** Start Text extract **

I agree.  I think that I will not go out of my way to get something extra special, but there are many things around that since I'll be camping by the beach, will be available to shoot.  I'll try to get something that typifies camping in the Great NorthWest.  Maybe Bigfoot or hippies or something...JK by the way if that last statement offends and hippies or sasquatches...


----------



## Big Bully

We are doing this on the 29th right?! I just had a brain lapse.. lol


----------



## Socrates

Big Bully said:


> We are doing this on the 29th right?! I just had a brain lapse.. lol



Uh...
Yeah!


----------



## Big Bully

LOL Good.. I just needed to make sure. Too many important dates running around inside my head.


----------



## Rock

Okay I feel alittle dumb but if I am in NC, then my day would start on Friday at 8pm, correct? What time is my noon shot need to be at?

I am having trouble following this darn conversion. I hate numbers......


----------



## Big Bully

Rock said:


> Okay I feel alittle dumb but if I am in NC, then my day would start on Friday at 8pm, correct? What time is my noon shot need to be at?
> 
> I am having trouble following this darn conversion. I hate numbers......


 

Make it easy on yourself, your saturday starts at Midnight and ends at 11:59 the next day.. That is how I am doing it..:mrgreen: :thumbup:


----------



## MissMia

I'm out - unless you want photos of my bedroom! lol


----------



## Foxtrot

I am in...I like the use of the Zulu clock (for all us aviators out there)...Now which camera to use?


----------



## TamiyaGuy

Big Bully said:


> Make it easy on yourself, your saturday starts at Midnight and ends at 11:59 the next day.. That is how I am doing it..:mrgreen: :thumbup:


I see what you mean, but I thought it just started 12:00 midnight GMT (according to the rulez) because otherwise it would be more like 48 hours in the life of the world


----------



## Socrates

Rock said:


> Okay I feel alittle dumb but if I am in NC, then my day would start on Friday at 8pm, correct? What time is my noon shot need to be at?
> 
> I am having trouble following this darn conversion. I hate numbers......


 
Your "day" is from 8:00 p.m. Friday to 8:00 p.m. Saturday.  "Noon" is 8:00 a.m. on Saturday.


----------



## Socrates

Big Bully said:


> Make it easy on yourself, your saturday starts at Midnight and ends at 11:59 the next day.. That is how I am doing it..:mrgreen: :thumbup:


 
Your "day" is from 5:00 p.m. Friday to 5:00 p.m. Saturday. "Noon" is 5:00 a.m. on Saturday.


----------



## Los Angeles

I think you guys may want to consider everyone posting there photos at the same time.  Make it more interesting than them slowly coming in.

Like a post date of 48 hours to 72 hours after the photo is taken.  Nothing can be posted before or after that window.

** End Text extract **
** Start Records shown **

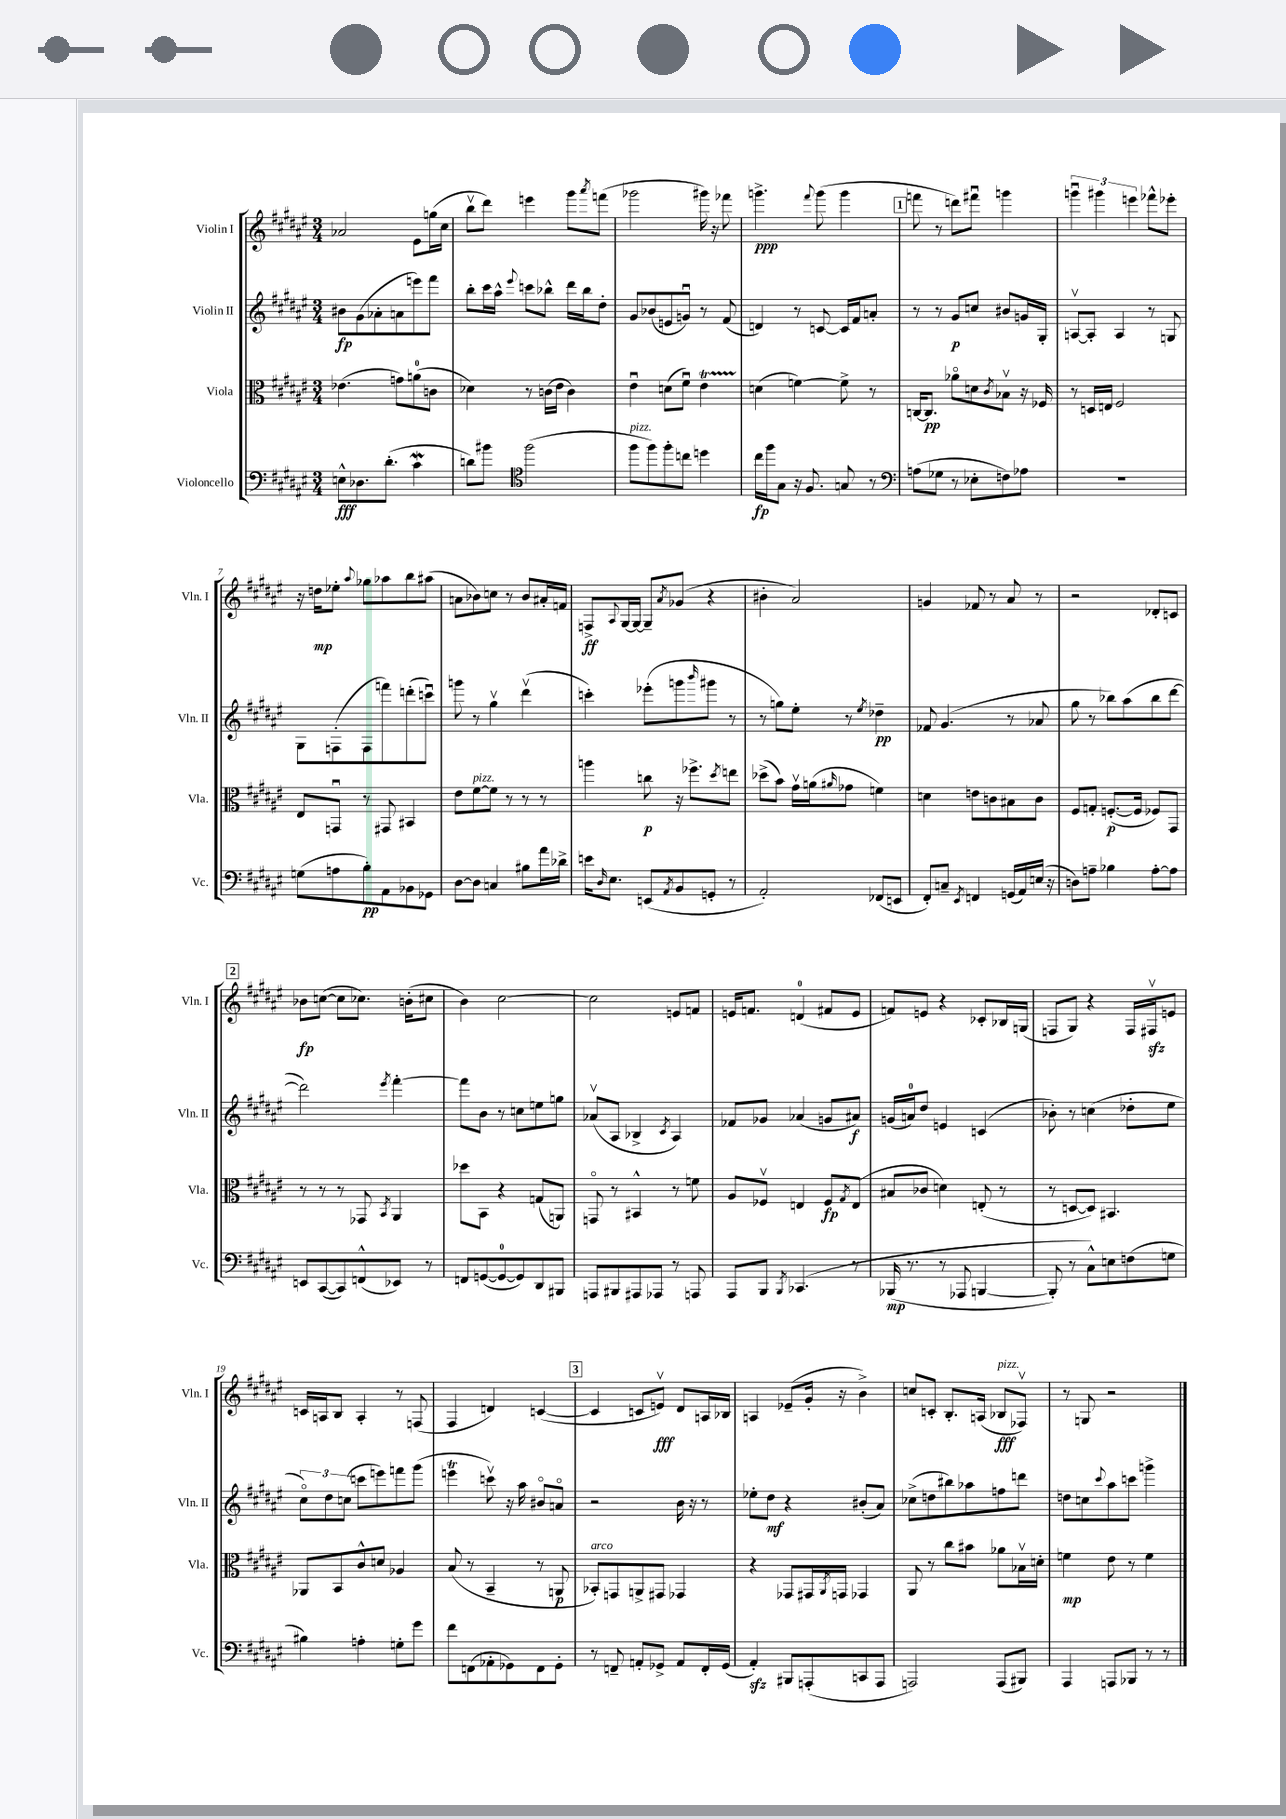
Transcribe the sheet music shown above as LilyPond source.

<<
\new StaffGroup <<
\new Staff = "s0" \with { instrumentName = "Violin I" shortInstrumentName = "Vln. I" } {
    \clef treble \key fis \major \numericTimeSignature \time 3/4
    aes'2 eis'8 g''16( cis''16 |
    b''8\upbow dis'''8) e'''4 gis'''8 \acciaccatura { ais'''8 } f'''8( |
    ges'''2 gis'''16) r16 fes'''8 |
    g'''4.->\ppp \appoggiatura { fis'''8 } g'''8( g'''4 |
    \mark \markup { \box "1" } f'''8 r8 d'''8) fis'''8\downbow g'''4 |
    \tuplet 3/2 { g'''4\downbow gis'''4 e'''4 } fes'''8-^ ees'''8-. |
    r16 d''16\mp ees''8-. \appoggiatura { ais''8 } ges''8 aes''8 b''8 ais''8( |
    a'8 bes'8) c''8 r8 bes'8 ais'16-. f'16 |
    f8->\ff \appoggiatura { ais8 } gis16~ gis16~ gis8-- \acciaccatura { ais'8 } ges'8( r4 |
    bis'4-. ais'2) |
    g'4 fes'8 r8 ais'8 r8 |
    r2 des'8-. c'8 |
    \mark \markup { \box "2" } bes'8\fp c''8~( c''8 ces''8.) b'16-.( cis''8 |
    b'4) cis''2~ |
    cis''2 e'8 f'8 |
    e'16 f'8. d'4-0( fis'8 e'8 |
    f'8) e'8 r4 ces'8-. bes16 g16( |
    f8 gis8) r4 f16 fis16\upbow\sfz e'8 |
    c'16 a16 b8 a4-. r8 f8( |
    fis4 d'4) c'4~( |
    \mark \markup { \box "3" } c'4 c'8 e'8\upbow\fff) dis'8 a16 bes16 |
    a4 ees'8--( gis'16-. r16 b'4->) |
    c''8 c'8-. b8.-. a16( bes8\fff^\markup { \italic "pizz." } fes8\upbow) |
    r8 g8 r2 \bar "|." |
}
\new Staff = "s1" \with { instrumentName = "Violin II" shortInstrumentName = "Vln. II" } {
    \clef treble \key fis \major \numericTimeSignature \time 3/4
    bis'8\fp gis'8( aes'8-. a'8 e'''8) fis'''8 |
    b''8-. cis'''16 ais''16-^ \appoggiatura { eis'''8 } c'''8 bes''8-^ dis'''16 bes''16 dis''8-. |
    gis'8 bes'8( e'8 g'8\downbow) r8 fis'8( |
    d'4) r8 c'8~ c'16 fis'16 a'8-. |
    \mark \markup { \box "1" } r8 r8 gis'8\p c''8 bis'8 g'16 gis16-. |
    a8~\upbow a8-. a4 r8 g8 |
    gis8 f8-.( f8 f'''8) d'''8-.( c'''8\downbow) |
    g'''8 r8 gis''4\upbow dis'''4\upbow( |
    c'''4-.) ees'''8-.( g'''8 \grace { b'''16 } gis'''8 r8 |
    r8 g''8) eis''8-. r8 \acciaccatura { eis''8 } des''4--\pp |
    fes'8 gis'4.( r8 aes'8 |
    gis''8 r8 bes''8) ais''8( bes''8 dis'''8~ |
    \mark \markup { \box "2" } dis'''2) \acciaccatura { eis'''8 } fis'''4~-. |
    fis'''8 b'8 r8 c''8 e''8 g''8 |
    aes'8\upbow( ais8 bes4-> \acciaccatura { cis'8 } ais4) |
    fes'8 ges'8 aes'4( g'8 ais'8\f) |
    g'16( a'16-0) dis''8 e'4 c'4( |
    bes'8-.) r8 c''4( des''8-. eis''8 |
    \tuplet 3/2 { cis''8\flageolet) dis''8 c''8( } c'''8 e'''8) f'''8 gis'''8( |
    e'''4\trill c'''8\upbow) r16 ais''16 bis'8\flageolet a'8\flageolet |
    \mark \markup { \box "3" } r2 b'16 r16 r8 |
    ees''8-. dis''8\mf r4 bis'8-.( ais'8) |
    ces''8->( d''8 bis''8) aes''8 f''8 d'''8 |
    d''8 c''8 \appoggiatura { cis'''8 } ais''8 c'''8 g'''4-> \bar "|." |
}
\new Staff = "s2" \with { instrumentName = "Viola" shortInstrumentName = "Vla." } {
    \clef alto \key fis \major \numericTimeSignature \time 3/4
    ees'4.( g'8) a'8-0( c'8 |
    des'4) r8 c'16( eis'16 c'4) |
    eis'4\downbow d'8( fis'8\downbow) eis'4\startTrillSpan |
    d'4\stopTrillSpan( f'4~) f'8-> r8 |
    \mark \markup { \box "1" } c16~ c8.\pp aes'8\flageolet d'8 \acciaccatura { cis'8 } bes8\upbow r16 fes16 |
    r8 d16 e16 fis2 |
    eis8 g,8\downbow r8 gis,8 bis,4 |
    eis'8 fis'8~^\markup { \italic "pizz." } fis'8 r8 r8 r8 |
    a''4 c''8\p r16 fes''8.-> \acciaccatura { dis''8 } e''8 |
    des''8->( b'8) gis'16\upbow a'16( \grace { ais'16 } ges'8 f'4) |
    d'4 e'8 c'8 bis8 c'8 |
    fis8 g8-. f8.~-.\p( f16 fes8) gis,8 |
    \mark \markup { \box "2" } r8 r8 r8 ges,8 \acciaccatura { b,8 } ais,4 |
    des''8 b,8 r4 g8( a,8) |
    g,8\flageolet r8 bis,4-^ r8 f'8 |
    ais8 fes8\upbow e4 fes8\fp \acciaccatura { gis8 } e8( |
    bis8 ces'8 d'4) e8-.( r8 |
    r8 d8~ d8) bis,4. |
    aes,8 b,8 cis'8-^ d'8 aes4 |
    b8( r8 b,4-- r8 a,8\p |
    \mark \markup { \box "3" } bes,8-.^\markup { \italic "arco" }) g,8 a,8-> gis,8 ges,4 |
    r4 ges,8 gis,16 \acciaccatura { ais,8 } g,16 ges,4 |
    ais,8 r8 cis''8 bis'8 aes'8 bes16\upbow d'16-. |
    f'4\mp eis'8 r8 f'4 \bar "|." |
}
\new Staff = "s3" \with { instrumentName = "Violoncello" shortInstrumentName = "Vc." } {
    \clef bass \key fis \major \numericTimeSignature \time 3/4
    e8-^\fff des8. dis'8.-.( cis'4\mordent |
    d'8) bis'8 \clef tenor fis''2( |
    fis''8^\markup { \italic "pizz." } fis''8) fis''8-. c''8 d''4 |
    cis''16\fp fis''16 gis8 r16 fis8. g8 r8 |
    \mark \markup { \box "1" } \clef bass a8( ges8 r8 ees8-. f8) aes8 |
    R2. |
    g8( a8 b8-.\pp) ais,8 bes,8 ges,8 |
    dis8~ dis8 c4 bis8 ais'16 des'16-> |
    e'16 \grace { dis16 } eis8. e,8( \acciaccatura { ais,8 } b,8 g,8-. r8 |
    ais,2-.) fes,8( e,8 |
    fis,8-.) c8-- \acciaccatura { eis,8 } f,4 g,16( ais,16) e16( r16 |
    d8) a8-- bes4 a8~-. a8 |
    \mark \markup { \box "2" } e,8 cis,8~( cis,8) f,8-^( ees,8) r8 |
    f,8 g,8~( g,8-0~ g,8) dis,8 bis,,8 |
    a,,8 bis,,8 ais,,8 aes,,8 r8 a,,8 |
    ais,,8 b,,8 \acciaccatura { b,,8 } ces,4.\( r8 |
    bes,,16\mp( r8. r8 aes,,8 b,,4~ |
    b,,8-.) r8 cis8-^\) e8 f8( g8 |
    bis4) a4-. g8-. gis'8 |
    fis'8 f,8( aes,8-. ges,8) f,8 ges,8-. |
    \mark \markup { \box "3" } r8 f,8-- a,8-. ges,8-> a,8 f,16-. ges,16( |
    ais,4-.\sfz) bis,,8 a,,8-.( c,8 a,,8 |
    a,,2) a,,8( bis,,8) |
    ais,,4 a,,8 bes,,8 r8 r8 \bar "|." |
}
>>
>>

** End Records shown **

**Given exercise 1**: Set down, word for word, the passage of the photo-day thread that begins at "I think you" and stops after "after that window.".
**Given exercise 2**: Take the photo-day thread further, starting after its last post.

**Response 1**:
I think you guys may want to consider everyone posting there photos at the same time.  Make it more interesting than them slowly coming in.

Like a post date of 48 hours to 72 hours after the photo is taken.  Nothing can be posted before or after that window.

**Response 2**:
----------



## Big Bully

Socrates said:


> Your "day" is from 5:00 p.m. Friday to 5:00 p.m. Saturday. "Noon" is 5:00 a.m. on Saturday.


 

Nope it would be 6pm Friday to 6pm Sat and my Noon is 6am on Saturday. I am only 2 hours behind rock.:mrgreen:


----------



## Socrates

Big Bully said:


> Nope it would be 6pm Friday to 6pm Sat and my Noon is 6am on Saturday. I am only 2 hours behind rock.:mrgreen:


 
Oops!


----------



## Big Bully

Socrates said:


> Oops!


 

It's ok.. your bad, your bad.. All is forgiven..:hug:::mrgreen:


----------



## TamiyaGuy

Los Angeles said:


> I think you guys may want to consider everyone posting there photos at the same time. Make it more interesting than them slowly coming in.
> 
> Like a post date of 48 hours to 72 hours after the photo is taken. Nothing can be posted before or after that window.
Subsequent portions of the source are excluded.